» Selected text
• • • • • • •

Page 1 of 2
MyISAM slow COUNT() on large dataset
Posted: Thu Jan 08, 2009 6:51 pm
by John Cartwright
As the title suggests, when counting a table with a relatively large amount of rows (over 3 million), the queries are taking over 20 seconds. The query below worked quite well until we hit the 3 million row mark, and am trying to determine what can be done to improve performance. I've never had a simple COUNT() perform so badly for me in the past, so I'm not exactly what the best steps to be are.
I know that I should probably change the type field to a numerical index, but I don't think that would be that much of a problem since there are only 2-3 different values (this will be changed, just potentially more important things on my plate).
Code: Select all
SELECT COUNT(snlist.id) AS count, type
FROM snlist
GROUP BY type
Code: Select all
CREATE TABLE IF NOT EXISTS `snlist` (
`id` int(10) NOT NULL AUTO_INCREMENT,
`userkey` varchar(100) NOT NULL,
`type` varchar(6) NOT NULL,
`created` datetime NOT NULL,
PRIMARY KEY (`id`),
UNIQUE KEY `userkey` (`userkey`),
KEY `type` (`type`),
) ENGINE=MyISAM DEFAULT CHARSET=latin1 AUTO_INCREMENT=4594005 ;
An explain seems to not reveal anything out of the ordinary (atleast from my understanding).
Code: Select all
id select_type table type possible_keys key key_len ref rows Extra
1 SIMPLE snlist index NULL type 8 NULL 3929238 Using index
Any insight is much appreciated, as usual.
Thanks!
Re: MyISAM slow COUNT() on large dataset
Posted: Fri Jan 09, 2009 3:32 am
by jaoudestudios
If you remove the GROUP BY and type (in the select) it will perform much faster as the statistics of the total rows in the table will be stored in the database engine and it wont need to be calculated.

• • • • • • •

[Dataset items]
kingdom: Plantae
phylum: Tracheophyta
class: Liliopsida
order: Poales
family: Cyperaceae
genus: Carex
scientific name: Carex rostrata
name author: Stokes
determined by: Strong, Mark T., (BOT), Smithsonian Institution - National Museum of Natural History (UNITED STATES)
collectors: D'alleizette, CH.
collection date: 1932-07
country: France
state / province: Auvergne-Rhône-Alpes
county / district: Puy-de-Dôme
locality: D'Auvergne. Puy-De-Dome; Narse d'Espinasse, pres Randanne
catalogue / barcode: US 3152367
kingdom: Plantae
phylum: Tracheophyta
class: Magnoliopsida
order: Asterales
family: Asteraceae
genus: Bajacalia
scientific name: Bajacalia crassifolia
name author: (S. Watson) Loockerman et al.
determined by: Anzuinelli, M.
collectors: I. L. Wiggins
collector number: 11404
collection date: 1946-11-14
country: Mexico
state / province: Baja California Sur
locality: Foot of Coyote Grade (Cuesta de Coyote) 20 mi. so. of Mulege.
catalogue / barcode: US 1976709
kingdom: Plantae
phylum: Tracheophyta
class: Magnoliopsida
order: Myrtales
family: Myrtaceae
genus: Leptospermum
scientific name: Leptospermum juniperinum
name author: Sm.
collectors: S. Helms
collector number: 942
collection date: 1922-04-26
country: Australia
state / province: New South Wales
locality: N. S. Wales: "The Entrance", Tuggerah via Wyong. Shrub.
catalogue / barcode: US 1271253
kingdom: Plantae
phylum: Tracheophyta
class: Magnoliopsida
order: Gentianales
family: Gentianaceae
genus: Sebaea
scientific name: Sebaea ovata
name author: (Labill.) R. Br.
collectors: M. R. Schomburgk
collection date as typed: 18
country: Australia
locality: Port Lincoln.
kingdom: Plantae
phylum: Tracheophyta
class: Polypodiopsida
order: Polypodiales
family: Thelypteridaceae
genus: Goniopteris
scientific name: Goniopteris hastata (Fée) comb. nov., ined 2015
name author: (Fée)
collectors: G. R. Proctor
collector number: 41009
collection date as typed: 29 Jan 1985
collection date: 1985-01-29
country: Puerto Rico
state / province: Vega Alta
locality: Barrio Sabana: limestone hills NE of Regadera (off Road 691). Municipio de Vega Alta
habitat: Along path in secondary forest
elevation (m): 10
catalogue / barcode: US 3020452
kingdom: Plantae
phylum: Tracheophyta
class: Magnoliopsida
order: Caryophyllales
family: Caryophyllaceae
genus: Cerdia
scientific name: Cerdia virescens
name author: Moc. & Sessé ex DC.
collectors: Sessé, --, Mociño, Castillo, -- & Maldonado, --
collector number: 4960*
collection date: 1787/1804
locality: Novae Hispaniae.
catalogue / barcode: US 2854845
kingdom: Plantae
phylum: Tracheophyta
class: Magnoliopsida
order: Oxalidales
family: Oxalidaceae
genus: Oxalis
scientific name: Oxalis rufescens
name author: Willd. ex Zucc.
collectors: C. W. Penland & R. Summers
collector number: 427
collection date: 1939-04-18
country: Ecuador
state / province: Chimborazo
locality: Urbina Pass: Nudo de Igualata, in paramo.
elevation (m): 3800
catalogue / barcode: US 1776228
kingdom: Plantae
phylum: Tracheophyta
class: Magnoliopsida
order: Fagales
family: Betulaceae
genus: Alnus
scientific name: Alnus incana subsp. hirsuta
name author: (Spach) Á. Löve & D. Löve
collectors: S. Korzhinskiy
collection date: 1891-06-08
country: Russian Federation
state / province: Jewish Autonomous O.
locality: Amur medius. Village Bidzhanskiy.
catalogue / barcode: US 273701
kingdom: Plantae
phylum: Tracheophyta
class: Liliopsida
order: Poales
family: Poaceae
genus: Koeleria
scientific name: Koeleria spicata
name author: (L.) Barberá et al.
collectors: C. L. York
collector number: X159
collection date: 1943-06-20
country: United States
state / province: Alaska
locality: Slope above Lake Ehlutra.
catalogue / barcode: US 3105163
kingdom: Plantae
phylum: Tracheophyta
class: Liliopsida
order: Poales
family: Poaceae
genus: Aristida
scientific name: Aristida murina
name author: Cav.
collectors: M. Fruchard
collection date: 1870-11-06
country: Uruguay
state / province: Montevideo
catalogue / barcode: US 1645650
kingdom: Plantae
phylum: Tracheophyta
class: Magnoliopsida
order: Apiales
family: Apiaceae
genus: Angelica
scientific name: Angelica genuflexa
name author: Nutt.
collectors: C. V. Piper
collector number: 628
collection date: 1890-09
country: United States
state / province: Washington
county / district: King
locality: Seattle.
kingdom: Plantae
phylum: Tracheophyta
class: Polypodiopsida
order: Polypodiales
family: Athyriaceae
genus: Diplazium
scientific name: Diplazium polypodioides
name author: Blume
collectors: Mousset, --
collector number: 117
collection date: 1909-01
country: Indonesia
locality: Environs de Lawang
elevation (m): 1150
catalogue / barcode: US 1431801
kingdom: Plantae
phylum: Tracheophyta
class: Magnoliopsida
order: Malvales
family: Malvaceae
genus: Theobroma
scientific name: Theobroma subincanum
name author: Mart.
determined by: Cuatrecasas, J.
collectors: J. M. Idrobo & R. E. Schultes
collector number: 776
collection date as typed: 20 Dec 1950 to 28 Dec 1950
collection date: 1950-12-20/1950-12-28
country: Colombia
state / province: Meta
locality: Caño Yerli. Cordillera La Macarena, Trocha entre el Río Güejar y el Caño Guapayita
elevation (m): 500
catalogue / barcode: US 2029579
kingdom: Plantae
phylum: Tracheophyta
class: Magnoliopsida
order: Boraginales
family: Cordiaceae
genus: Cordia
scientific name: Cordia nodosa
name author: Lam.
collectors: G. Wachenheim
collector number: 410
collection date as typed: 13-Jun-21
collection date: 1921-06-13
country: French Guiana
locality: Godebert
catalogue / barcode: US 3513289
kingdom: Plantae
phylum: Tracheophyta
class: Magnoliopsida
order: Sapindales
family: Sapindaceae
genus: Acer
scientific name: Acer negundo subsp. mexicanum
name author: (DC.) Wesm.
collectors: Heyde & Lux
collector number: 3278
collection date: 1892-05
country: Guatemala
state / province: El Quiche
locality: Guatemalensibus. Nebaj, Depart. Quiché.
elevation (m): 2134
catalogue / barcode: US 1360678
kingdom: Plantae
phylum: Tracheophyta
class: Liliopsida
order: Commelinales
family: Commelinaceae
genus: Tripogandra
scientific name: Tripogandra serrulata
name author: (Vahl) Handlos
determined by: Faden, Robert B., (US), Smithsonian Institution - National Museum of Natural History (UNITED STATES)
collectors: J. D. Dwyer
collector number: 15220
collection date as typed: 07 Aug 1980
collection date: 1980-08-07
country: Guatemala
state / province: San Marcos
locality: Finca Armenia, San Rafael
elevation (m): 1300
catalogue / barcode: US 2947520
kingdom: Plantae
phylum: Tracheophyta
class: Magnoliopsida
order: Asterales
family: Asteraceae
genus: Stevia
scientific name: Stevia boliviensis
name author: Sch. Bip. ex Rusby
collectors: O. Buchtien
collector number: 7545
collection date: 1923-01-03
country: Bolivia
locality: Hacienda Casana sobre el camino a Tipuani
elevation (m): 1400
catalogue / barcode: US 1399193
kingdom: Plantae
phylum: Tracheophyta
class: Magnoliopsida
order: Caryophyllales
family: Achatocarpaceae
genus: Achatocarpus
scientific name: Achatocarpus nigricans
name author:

• • • • • • •

» Work to complete
- A) Answer these questions about the MyISAM forum thread:
(i) How long are the COUNT() queries taking?
(ii) Which storage engine does the snlist table use?
(iii) According to the reply, what should be removed to make the query much faster?
- B) Quote the stretch of the MyISAM forum thread from "I know that" through "on my plate).".

» Task-by-task answers
- A)
(i) Over 20 seconds.
(ii) MyISAM.
(iii) The GROUP BY and type (in the select).

- B)
I know that I should probably change the type field to a numerical index, but I don't think that would be that much of a problem since there are only 2-3 different values (this will be changed, just potentially more important things on my plate).